Elle sollicite qu’il soit sursis à statuer sur l’ensemble des demandes jusqu’à ce que le délai de contestation de la dernière assemblée générale expire et la décision devienne définitive.
Dans ses dernières écritures notifiées le 19 mai 2023, le syndicat des copropriétaires du [Adresse 2], conclut au débouté et sollicite à titre reconventionnel la condamnation de la SCI de l’Avenir à lui verser la somme de 2.000 euros au titre de l’article 700 du code de procédure civile ainsi qu’aux dépens.
Il soutient qu’en 2016, la SCI de l’Avenir a été autorisée à réaliser des travaux de réfection de la courette arrière et d’installation d’un conduit d’extraction mais que les travaux finalement réalisés n’avaient pas été autorisés et que des manquements au règlement de copropriété avaient été relevés.
Il explique qu’à la suite des travaux d’installation d’un conduit d’extraction, un ancien conduit débouchant sur la toiture de l’immeuble en contrebas des fenêtres des mansardes, non chemisé et non étanche à l’air, a été utilisé.
Il affirme que l’expert judiciaire a conclu que la réfection de la courette allait au-delà de ce qui avait été autorisé, que le système d’extraction d’air du restaurant devait être refait et que le diamètre du conduit était insuffisant.
Il fait valoir que la copropriété a refusé l’installation d’un conduit de 315 mm car le conduit de section rectangulaire n’était pas conforme aux préconisations du sapiteur « Cheminée Niçoise » ainsi que celle d’un conduit de 250 mm qui ne correspondait pas au diamètre préconisé de 315 mm.
La clôture de l’instruction est intervenue le 7 mars 2025. L’affaire a été retenue à l’audience du 20 mars 2025. La décision a été mise en délibéré au 16 juin 2025 prorogée au 20 août 2024.
MOTIFS DE LA DÉCISION
Sur la demande de sursis à statuer
L’article 378 du code de procédure civile indique que la décision de sursis à statuer a pour effet de suspendre le cours de l’instance pour le temps ou jusqu’à la survenance de l’évènement qu’elle détermine.
Ce texte permet au juge de surseoir à statuer sur un litige dans le but de garantir une bonne administration de la justice si un évènement à intervenir est susceptible d’avoir un effet direct sur la solution du procès.
En l’espèce, une assemblée générale extraordinaire convoquée le 18 février 2025 a approuvé l’installation d’un conduit d’extraction avec une isolation acoustique en façade pour l’extraction des fumées de cuisine.

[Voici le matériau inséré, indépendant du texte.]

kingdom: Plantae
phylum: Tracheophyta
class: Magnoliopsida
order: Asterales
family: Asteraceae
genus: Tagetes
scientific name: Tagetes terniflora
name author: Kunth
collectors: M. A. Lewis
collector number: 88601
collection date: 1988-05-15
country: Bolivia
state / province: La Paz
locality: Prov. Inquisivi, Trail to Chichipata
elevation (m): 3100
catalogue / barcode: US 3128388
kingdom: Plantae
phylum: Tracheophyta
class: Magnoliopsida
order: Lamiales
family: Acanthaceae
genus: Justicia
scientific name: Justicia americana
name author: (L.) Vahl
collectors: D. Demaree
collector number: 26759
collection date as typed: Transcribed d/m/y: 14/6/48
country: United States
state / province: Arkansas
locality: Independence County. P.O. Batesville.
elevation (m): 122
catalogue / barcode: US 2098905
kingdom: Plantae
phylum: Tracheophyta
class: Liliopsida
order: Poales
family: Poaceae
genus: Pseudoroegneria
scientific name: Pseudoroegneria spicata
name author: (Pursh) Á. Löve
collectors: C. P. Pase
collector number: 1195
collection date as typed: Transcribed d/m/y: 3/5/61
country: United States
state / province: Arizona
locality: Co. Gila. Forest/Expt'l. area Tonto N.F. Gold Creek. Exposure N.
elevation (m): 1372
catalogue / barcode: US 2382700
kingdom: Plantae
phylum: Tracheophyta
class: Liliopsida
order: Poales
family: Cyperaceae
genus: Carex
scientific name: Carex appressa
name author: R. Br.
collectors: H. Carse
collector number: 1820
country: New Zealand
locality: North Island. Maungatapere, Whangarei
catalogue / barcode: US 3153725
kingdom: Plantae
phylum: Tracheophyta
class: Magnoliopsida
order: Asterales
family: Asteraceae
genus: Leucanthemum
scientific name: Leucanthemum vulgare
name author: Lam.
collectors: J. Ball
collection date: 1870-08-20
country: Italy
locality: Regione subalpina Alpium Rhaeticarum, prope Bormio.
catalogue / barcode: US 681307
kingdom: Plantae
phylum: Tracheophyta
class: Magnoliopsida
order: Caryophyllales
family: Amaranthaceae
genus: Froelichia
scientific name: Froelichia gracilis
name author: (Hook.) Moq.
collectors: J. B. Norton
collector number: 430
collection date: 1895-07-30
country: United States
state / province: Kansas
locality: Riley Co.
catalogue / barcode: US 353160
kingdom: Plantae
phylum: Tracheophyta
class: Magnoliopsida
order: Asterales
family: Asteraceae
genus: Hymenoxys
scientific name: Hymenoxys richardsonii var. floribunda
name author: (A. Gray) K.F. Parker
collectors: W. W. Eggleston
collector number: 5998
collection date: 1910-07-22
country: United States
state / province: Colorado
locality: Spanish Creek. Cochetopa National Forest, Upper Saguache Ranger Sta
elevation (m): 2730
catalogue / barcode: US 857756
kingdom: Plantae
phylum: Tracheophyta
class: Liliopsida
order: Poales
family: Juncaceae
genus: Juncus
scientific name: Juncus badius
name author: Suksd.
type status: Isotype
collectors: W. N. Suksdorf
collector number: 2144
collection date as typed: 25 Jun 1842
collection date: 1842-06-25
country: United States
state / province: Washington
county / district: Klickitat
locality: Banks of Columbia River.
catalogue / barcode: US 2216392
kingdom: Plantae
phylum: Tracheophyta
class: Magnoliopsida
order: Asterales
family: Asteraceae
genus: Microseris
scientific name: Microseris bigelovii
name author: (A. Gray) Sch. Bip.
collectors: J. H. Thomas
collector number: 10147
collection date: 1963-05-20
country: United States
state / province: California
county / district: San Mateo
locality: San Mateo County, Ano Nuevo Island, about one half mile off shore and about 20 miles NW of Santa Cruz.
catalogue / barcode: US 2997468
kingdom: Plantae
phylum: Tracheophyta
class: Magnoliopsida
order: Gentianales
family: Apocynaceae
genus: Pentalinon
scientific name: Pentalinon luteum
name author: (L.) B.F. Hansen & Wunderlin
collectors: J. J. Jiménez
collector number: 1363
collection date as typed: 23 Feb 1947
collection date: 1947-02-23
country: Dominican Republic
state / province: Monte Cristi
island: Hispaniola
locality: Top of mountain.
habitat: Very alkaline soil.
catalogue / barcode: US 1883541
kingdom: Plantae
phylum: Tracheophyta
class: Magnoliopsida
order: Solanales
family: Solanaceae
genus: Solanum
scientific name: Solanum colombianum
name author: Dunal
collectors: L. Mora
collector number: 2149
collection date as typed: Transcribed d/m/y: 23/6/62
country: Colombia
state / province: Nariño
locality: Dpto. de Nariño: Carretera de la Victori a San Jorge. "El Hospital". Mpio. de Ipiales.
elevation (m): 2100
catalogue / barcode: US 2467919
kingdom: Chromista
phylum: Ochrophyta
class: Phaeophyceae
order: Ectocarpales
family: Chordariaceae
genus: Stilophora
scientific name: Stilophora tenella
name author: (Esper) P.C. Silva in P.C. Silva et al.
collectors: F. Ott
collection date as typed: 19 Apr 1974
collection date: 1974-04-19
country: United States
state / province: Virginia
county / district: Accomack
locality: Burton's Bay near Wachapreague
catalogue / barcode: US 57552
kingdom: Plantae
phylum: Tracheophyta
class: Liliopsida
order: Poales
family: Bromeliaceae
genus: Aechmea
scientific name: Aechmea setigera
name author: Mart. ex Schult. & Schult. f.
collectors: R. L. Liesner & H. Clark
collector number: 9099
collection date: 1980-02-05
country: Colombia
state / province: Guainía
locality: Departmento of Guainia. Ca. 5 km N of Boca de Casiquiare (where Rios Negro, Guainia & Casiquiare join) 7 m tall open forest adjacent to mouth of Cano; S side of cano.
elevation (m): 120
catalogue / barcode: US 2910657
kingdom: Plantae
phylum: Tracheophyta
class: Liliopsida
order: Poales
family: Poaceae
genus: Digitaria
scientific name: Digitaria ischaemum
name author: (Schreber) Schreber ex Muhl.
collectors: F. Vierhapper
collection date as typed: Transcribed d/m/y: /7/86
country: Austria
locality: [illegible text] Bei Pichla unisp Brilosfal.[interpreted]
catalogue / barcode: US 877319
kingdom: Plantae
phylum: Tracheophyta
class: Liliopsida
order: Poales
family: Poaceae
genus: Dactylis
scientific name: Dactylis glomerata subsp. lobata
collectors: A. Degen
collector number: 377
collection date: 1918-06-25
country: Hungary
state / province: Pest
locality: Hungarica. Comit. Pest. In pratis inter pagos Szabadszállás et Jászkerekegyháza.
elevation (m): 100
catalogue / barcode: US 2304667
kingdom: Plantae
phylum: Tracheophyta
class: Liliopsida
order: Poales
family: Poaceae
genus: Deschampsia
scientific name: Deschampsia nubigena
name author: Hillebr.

Il convient par conséquent d’ordonner un sursis à statuer dans l’attente de l’expiration du délai de recours contre cette assemblée générale dont les délibérations sont susceptibles d’avoir un effet direct sur la solution du procès.
Il sera sursis à statuer sur l’ensemble des demandes et les dépens seront réservés en fin de cause.
PAR CES MOTIFS
Le tribunal, statuant par jugement contradictoire rendu en premier ressort, par mise à disposition au greffe,
ORDONNE un sursis à statuer sur le litige jusqu’à l’expiration du délai de recours à l’encontre de l’assemblée générale extraordinaire du syndicat des copropriétaires [Adresse 3] du 18 février 2025 ;
RÉSERVE les dépens ;
RENVOIE la cause et les parties à l’audience de mise en état du mercredi 22 octobre 2025 à 9 heures 00 (audience dématérialisée) pour d’éventuelles conclusions de désistement et d’acceptation de désistement ;
Le présent jugement a été signé par le Président et par le Greffier.